Rules, however, are made to be broken.
There are also other Gekkotans who never acquired those magical toe pads or lost them somewhere down the line. Many are ground dwellers, where such things aren't as useful. Some geckos even have round pupils rather than the spooky slits we usually think of.
|Image: Mart Moppel|
Or maybe it's a tiny fraction of legs? The "Flap-footed" name comes from the small flaps that are all that remains of their hind legs. The front ones are gone entirely.
Like most Gekkotans, Pygopods can't move their eyelids. They have to lick their eyes clean!
And that brings us to Burton's Snake Lizard, the most widespread reptile in all of Australia. They're everywhere! The only part of Australia that hasn't fallen under their domain is the more chilly south eastern parts. To make up for that they have a tiny patch of New Guinea, which I suppose is where they keep their holiday home.
Beautiful, angry face. Like Jurassic Park's Velociraptors mixed with Baryonyx
And, unlike most Pygopods who satisfy themselves on a diet of insects, Burton's Snake Lizards are inveterate carnivores. They're really good at it, too!
They don't need to move too much because they're ambush predators. They can just stay put and snatch any lizard who wanders too close. Their favourite food by far is Skink, but they're not averse to other smooth-scaled lizards and snakes. For small prey, a quick lunge and swallow is all that's required. Larger fare requires the use of more tools in the armoury.

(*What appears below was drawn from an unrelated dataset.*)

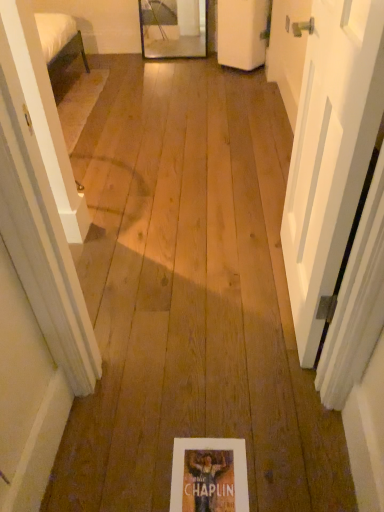
Locate an element on the screen. This screenshot has height=512, width=384. vacant space situated on the left part of white matte door at right, acting as the second door starting from the back is located at coordinates (191, 301).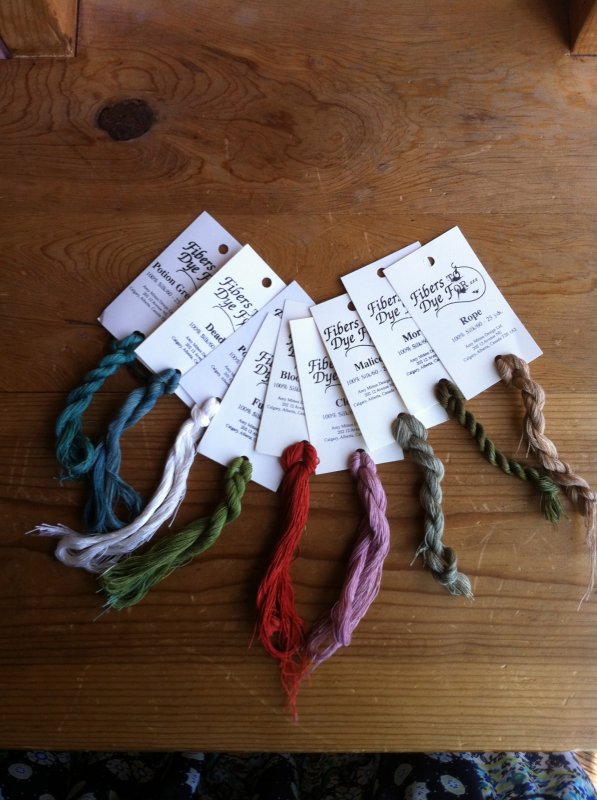
The width and height of the screenshot is (597, 800). Find the location of `riser`. riser is located at coordinates (36, 37), (578, 28).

Burton's Snake Lizards have to be quick and accurate when they strike at larger prey. A lizard doesn't have to be too big before it has enough of a bite to cause real damage, and Snake Lizards have no venom so they can't just bite and
The upper jaw contains a flexible joint near the eye which means the entire snout can bend down to completely encircle prey and suffocate them. It also allows for a pretty good impersonation of a sock puppet. A murderous sock puppet with dozens of tiny, sharp teeth, like Chucky on a budget.
Video: Andrew Maddox
Those teeth are hinged so that they fall backward when pushed from the front, but are locked in mean and pointy position when pushed from the back. This allows a big mouthful of lizard to be walked down into a hungry throat with the help of a muscular, decidedly unsnakelike tongue.

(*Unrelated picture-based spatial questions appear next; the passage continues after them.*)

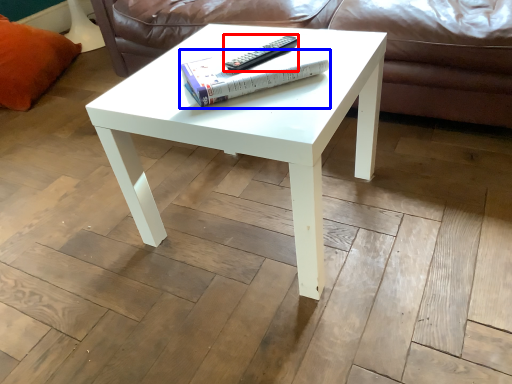
Question: Which object is closer to the camera taking this photo, remote (highlighted by a red box) or paperback book (highlighted by a blue box)?

Choices:
 (A) remote
 (B) paperback book

Answer: (B)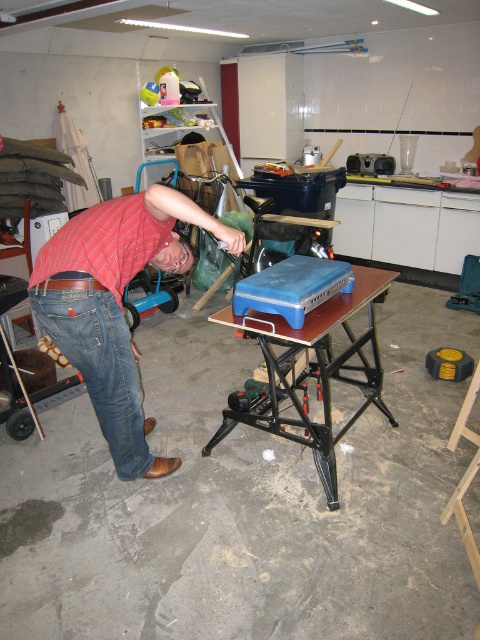
You are organizing the workshop and need to place a large box that requires a surface bigger than the denim at left. Is the blue plastic table at center suitable for this?

The blue plastic table at center has a larger size compared to denim at left, so it is suitable for placing the large box that requires a surface bigger than the denim at left.

In the scene shown: You are a person who is 1.7 meters tall. You are standing in the workshop and see the blue plastic table at center and denim at left. Which object is taller than your knee height of 0.6 meters?

The blue plastic table at center is taller than the denim at left, so the blue plastic table at center is taller than your knee height of 0.6 meters.

You are a delivery person who just arrived at the workshop. You need to place a new tool on the workbench. The workbench is at the center of the image. Where should you place the new tool so that it is closest to the red striped shirt at lower left?

Place the new tool near the lower left side of the workbench since the red striped shirt at lower left is located at point (115, 305), which is closer to the lower left area of the workbench.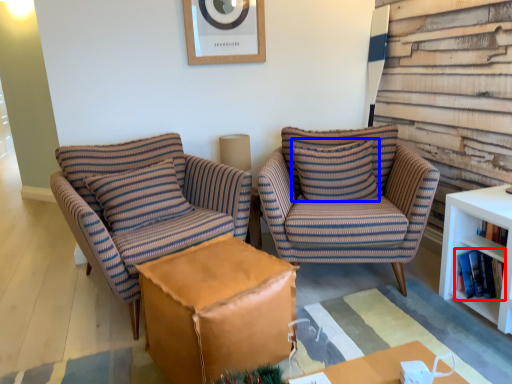
Question: Among these objects, which one is nearest to the camera, book (highlighted by a red box) or pillow (highlighted by a blue box)?

Choices:
 (A) book
 (B) pillow

Answer: (A)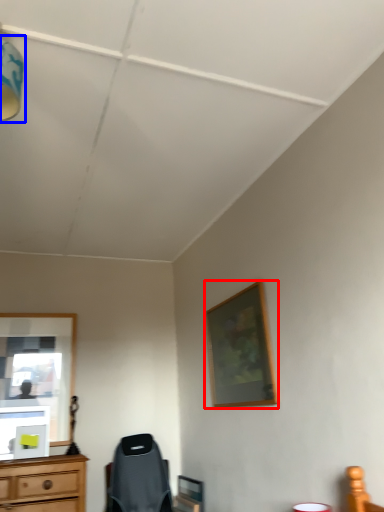
Question: Which object is further to the camera taking this photo, picture frame (highlighted by a red box) or light fixture (highlighted by a blue box)?

Choices:
 (A) picture frame
 (B) light fixture

Answer: (A)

Oh, and remember how they have a huge long tail? Well, if the initial strike doesn't work, Burton's Snake Lizards can wriggle their tail in a most appetising manner to lure a hitherto lucky lizard back within range.
A juvenile. He's so short and stubby!
Of course, the real reward for all this effort, aside from the sheer satisfaction of killing (they look the type), comes in the form of two, leathery eggs usually laid somewhere around November and January. They're left under logs or leaf litter and hatch to reveal youngsters about 13 cm (5 inches) long.
Such fortunate, young lizards. The whole of Australia lies at their feet... er, ventral surface.